Previously, they had been trying to manipulate this data using Tableau, the data visualization software. The CDP she has now selected is, in her view, one of the best CDPs on the market. “We love it,” she says.” Problem solved? Not yet. “I know what want the reports to look like,” she told me, “but we haven’t used it yet, and it’s been literally three months.” It needs to integrate with Amplitude, the product analytics platform which tracks interactions between users and products, although Lines emphasizes that Stack Moxie is essentially a start-up, “without a crazy tech stack.”
Reflecting on the CDP category, she said: “When I was working early in CRM, we competed against Salesforce. We believed that everyone wanted the flexibility to do things their own way, we thought that Salesforce was too opinionated about the way a sales process should be run.
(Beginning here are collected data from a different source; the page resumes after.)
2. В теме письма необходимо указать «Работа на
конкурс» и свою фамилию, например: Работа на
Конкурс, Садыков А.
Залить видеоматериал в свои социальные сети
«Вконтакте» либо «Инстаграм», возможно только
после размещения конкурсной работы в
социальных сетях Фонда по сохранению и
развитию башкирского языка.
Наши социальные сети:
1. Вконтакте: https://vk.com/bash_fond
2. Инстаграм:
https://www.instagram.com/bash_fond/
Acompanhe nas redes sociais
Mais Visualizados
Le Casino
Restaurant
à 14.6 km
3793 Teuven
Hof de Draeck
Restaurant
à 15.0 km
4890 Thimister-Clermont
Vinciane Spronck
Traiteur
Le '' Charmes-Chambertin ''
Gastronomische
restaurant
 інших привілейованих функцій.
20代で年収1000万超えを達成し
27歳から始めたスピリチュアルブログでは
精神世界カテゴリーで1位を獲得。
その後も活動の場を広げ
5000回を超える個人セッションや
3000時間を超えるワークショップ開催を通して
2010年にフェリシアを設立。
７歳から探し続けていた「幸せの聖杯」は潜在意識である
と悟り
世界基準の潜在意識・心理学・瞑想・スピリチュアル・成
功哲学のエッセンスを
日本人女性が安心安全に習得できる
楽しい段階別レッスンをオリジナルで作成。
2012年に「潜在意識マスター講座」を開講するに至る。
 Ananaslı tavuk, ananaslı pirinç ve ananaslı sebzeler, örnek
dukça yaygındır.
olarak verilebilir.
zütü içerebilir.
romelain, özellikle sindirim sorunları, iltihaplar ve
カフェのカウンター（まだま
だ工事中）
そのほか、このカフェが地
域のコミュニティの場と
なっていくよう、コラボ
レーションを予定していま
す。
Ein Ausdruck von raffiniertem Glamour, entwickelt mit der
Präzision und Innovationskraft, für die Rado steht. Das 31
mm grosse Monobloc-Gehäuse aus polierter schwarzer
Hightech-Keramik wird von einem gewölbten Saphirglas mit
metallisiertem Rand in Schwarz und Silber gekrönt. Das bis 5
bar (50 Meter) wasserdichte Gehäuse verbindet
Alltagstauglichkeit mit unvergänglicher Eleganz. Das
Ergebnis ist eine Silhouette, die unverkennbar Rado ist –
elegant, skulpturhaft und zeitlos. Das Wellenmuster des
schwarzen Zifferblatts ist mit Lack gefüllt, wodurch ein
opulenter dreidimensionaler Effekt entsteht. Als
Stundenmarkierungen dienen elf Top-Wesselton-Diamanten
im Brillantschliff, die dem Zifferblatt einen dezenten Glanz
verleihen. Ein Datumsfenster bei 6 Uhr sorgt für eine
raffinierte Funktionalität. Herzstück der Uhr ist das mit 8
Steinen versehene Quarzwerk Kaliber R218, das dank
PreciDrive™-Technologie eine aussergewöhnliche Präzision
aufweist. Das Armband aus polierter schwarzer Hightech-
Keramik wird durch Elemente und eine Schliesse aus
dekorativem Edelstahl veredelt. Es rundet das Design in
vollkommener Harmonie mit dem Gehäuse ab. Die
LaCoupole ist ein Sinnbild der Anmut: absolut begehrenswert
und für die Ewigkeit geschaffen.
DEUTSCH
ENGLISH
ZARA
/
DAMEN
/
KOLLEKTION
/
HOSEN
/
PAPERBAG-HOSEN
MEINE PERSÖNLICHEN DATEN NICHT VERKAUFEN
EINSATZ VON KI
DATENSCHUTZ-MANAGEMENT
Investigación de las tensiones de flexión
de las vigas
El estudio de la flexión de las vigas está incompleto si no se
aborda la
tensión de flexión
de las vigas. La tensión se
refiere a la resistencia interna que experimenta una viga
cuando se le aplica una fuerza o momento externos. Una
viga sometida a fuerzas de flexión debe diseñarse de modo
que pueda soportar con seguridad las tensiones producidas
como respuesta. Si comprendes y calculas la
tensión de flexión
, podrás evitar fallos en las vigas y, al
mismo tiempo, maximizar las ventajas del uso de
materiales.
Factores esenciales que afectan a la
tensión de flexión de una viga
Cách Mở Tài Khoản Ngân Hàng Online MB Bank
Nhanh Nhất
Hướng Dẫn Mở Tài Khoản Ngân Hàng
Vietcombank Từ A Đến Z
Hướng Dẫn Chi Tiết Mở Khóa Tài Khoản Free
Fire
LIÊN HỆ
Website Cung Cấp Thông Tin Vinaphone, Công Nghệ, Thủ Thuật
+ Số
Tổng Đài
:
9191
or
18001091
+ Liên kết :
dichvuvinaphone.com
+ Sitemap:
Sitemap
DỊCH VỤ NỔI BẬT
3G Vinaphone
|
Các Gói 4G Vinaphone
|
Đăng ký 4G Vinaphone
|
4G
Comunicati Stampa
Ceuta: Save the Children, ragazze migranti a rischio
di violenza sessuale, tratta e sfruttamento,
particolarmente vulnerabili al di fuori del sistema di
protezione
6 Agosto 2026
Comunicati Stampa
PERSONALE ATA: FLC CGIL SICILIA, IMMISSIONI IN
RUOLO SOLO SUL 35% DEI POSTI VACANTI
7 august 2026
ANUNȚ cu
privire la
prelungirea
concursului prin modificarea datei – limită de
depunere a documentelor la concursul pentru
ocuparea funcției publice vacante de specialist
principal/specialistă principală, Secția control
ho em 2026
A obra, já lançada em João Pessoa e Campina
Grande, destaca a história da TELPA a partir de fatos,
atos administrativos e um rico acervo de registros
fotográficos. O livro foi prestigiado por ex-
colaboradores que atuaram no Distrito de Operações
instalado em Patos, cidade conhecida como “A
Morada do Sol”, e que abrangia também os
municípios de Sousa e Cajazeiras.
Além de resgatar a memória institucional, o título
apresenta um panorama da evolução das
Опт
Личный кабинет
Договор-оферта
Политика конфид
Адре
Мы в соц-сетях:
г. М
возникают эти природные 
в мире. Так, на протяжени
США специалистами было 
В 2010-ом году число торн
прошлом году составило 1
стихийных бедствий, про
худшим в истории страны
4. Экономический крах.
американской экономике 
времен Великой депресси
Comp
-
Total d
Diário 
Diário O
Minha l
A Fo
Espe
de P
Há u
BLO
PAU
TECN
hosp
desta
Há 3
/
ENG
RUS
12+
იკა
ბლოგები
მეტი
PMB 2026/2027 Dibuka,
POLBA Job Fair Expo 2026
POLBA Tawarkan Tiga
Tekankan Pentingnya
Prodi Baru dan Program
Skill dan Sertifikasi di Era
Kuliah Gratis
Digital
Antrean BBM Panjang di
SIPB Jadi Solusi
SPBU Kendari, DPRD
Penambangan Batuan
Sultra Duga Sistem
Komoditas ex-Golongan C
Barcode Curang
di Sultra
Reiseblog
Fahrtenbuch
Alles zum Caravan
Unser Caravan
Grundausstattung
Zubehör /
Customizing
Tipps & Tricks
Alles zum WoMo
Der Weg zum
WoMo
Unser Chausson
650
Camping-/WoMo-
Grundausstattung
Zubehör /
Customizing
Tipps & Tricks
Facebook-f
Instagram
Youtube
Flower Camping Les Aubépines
We were wrong. CDP today feels like CRM before Salesforce. The platforms are incredibly powerful and can do anything, but it would be great to start with something. CDPs should have an opinion about what everyone needs to start with.”
Lines has an implementation consultant on the product, and has used external engineers in addition to her own team. Can she see the finish line? “I think we’re close. We just hired a bunch more engineers, so our cycle times are going faster.” She’s says they’re “cusping. That perfect moment when it will finally add value.”
Never ending journey?
To me, it felt like I had gone around in a circle. First I heard that there were brakes on CDP adoption, and that people were making a viable patchwork out of data in the systems they already had. From one of the big vendors, I heard that
— although they offered a fully functioning CDP — customers weren’t using it as a unified database but as a layer over their existing databases. The CDP Institute agreed this was one way to proceed, but told me that falling back on marketing automation and CRM no longer worked. But the path from selecting a CDP to implementing it and realizing value may be too fraught, especially for smaller, fast-moving organizations.
But I’m going to take the optimistic view, and say that this isn’t a circular story, but one of cautious advances. Yes, you need to be able to access and activate valuable customer data; but maybe you don’t have to have it all in one place. And if the traditional CDP is the correct route, you need to be realistic about how easy and fast it will be to implement and show ROI.
This is the journey marketers are on, and I’m not sure it’s the kind of journey which has an end. Perhaps it’s enough to be moving forward.